A standard inhomogeneous linear inequality system.

A x <= b, B x < c

vectors_in_intervals.certifying_inequalities.inhomogeneous_alternative1_homogenized(system: vectors_in_intervals.linear_inequality_systems.InhomogeneousSystem) → vectors_in_intervals.linear_inequality_systems.HomogeneousSystem

Homogenization of a standard inhomogeneous linear inequality system.

The system has this form:

[A -b]
[B -c] x in [0, oo)^p x (0, oo)^(q + 1)
[0 -1]

vectors_in_intervals.certifying_inequalities.inhomogeneous_alternative2(system: vectors_in_intervals.linear_inequality_systems.InhomogeneousSystem) → vectors_in_intervals.linear_inequality_systems.HomogeneousSystem

Alternative of a standard inhomogeneous linear inequality system.
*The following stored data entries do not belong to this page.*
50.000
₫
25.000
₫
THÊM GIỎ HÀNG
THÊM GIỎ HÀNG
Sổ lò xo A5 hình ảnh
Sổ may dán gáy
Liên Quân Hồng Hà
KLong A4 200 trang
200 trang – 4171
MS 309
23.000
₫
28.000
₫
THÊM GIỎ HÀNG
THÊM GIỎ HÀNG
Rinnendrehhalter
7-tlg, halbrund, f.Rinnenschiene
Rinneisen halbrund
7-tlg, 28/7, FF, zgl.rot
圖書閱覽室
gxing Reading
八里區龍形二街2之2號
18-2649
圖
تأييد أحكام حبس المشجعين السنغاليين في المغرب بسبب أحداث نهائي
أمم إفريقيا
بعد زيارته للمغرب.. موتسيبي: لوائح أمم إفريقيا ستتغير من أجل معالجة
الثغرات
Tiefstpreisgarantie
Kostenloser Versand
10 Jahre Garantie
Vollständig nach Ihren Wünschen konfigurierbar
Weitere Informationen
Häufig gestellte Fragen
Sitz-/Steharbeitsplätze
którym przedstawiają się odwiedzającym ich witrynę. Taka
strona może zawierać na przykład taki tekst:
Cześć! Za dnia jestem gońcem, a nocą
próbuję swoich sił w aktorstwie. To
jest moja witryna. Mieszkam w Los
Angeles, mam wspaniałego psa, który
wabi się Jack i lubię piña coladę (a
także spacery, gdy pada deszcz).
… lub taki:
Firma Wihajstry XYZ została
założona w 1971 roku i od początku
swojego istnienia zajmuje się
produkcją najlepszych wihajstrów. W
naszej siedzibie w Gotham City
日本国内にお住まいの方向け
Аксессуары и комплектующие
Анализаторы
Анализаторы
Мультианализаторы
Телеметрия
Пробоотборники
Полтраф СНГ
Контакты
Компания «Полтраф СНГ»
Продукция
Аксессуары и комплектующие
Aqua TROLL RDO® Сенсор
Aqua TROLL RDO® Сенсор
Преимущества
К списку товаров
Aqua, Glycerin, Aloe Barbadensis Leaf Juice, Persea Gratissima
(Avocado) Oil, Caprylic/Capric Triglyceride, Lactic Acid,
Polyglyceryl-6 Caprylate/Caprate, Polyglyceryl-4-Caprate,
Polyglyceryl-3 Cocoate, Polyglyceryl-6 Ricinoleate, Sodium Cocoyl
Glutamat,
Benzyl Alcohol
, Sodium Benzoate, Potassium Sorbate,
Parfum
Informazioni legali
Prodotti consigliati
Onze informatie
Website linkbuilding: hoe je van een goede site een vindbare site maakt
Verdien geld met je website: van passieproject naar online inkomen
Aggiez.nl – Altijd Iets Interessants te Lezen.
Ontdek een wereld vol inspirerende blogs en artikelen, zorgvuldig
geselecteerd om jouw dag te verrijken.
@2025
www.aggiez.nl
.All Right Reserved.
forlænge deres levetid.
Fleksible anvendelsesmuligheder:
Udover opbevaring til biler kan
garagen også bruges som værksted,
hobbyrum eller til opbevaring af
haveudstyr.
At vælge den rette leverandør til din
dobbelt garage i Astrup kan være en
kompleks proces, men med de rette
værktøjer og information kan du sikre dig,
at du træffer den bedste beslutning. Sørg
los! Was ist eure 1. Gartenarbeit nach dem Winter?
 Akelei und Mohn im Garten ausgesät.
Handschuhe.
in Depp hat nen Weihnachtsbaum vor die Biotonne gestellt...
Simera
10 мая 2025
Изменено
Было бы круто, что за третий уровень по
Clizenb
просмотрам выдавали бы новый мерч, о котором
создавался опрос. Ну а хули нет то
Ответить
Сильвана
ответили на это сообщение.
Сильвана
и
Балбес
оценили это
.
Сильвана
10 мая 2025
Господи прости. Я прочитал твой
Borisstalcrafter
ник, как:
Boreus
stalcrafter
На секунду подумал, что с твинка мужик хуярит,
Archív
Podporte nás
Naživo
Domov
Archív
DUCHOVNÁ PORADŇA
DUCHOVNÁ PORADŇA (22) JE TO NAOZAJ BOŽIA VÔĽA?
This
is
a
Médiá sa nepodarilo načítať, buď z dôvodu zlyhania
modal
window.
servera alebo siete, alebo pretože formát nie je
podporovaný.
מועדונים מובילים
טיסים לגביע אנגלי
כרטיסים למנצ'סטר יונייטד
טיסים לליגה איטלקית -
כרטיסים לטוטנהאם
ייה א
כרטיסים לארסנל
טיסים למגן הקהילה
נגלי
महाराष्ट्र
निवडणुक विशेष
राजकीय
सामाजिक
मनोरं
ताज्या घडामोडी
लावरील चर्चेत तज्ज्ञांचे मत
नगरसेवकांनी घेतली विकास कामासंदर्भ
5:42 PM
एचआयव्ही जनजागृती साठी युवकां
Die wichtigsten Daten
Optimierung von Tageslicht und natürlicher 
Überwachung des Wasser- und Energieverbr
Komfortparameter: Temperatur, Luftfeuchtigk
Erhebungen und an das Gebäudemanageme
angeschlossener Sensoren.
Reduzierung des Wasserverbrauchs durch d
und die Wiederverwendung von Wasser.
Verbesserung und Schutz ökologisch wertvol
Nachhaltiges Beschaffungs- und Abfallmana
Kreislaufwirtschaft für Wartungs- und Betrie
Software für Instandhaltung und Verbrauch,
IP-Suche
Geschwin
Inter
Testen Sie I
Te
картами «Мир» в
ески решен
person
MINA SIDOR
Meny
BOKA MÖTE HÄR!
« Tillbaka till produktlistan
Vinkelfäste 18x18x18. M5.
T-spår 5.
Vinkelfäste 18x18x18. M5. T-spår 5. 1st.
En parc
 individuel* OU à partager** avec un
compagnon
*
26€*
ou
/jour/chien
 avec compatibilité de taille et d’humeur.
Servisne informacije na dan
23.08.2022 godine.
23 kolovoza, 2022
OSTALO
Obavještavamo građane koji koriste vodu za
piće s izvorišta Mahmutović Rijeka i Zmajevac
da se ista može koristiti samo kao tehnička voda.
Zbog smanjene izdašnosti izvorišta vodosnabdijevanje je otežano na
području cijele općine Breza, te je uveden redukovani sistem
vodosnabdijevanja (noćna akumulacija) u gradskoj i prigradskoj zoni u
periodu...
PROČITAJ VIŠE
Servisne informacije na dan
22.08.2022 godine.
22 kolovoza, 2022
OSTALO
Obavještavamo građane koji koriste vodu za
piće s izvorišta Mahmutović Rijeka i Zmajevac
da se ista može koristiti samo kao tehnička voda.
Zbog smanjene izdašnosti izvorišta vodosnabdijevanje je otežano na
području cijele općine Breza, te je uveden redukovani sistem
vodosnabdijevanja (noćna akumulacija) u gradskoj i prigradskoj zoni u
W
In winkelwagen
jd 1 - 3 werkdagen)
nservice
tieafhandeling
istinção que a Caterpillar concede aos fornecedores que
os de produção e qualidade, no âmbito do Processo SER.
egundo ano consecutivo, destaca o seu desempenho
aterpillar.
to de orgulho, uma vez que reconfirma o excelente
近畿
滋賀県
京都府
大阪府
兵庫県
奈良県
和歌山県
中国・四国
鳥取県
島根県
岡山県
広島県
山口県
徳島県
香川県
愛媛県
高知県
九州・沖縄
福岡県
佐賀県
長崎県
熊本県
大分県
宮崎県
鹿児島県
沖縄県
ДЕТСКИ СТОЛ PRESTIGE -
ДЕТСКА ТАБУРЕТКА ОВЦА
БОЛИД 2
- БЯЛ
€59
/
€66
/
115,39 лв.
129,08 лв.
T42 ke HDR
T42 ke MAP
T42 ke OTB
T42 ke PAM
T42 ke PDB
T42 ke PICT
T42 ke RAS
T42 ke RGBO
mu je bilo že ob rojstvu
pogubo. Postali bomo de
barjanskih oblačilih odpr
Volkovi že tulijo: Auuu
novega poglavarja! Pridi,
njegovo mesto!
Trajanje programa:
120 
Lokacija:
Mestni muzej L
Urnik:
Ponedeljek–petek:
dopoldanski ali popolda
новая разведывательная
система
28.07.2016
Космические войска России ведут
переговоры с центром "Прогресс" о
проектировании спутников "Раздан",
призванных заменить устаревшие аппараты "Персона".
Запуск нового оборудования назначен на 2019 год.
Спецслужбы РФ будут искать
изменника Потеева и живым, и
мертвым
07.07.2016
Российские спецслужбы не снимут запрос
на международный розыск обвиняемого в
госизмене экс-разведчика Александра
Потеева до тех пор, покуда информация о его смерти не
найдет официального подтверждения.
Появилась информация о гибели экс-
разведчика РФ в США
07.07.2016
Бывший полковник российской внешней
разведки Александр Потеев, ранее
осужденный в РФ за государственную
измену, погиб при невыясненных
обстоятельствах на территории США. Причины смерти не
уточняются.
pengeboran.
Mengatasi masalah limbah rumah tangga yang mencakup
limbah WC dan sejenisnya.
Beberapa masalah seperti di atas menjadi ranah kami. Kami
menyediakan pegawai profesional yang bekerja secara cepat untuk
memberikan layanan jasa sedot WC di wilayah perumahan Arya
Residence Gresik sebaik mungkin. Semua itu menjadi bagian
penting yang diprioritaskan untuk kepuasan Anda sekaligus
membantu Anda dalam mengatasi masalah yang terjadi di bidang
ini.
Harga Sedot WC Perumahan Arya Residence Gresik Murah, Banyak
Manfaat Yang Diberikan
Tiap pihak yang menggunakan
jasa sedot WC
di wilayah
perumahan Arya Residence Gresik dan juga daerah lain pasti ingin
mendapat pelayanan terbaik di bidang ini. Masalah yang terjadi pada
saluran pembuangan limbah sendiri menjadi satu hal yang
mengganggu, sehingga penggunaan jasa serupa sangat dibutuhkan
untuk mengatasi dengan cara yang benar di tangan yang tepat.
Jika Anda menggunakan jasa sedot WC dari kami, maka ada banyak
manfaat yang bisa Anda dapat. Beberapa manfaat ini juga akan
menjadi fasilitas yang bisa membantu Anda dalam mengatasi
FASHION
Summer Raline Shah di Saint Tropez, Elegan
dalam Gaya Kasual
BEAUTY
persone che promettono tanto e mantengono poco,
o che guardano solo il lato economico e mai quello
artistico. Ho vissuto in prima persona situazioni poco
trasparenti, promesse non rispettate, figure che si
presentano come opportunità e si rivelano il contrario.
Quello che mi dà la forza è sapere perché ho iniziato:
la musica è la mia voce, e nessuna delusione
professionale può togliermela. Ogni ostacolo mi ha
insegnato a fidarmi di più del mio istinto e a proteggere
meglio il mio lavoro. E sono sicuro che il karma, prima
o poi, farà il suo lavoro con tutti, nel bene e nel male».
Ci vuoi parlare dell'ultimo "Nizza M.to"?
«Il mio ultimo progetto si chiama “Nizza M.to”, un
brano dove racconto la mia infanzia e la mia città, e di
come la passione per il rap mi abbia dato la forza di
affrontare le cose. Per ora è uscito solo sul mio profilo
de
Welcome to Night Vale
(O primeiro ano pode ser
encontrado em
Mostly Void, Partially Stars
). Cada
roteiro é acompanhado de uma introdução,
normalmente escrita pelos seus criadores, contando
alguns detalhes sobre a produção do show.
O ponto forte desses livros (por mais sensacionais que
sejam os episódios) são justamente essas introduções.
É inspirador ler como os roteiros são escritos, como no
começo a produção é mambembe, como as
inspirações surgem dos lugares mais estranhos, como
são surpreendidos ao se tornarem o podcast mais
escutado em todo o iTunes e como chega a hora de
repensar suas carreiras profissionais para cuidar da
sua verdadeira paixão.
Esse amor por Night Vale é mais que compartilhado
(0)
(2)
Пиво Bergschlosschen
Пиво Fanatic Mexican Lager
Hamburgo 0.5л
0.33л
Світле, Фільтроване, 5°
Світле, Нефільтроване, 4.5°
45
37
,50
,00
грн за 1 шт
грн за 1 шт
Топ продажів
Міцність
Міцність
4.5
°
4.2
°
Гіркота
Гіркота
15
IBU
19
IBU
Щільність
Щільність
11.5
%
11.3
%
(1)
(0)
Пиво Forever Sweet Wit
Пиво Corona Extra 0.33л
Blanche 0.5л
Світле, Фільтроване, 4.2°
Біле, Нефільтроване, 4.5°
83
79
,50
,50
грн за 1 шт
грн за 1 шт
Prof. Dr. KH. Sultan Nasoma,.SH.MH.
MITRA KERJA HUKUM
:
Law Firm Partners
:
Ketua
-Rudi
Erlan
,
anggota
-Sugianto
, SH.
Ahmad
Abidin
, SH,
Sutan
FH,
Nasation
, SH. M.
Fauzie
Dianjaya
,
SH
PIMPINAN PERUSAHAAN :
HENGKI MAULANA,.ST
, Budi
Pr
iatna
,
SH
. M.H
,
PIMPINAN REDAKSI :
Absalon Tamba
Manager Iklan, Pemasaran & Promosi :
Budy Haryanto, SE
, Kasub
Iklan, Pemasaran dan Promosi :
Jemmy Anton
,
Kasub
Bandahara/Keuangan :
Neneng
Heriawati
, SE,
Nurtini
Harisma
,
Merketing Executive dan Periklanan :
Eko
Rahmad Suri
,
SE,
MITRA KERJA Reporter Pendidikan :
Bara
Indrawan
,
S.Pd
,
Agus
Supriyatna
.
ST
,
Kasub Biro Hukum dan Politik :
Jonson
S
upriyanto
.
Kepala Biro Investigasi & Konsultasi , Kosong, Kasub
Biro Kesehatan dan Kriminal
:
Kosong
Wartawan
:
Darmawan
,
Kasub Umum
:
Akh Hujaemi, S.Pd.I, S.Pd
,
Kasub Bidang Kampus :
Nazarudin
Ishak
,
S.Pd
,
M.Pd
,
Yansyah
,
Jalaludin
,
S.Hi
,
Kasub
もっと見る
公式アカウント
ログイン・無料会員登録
vectors_in_intervals.certifying_inequalities.inhomogeneous_alternative2_system1(system: vectors_in_intervals.linear_inequality_systems.InhomogeneousSystem) → vectors_in_intervals.linear_inequality_systems.HomogeneousSystem

Alternative of a standard inhomogeneous linear inequality system given by two systems.

vectors_in_intervals.certifying_inequalities.inhomogeneous_alternative2_system2(system: vectors_in_intervals.linear_inequality_systems.InhomogeneousSystem) → vectors_in_intervals.linear_inequality_systems.HomogeneousSystem

Alternative of a standard inhomogeneous linear inequality system given by two systems.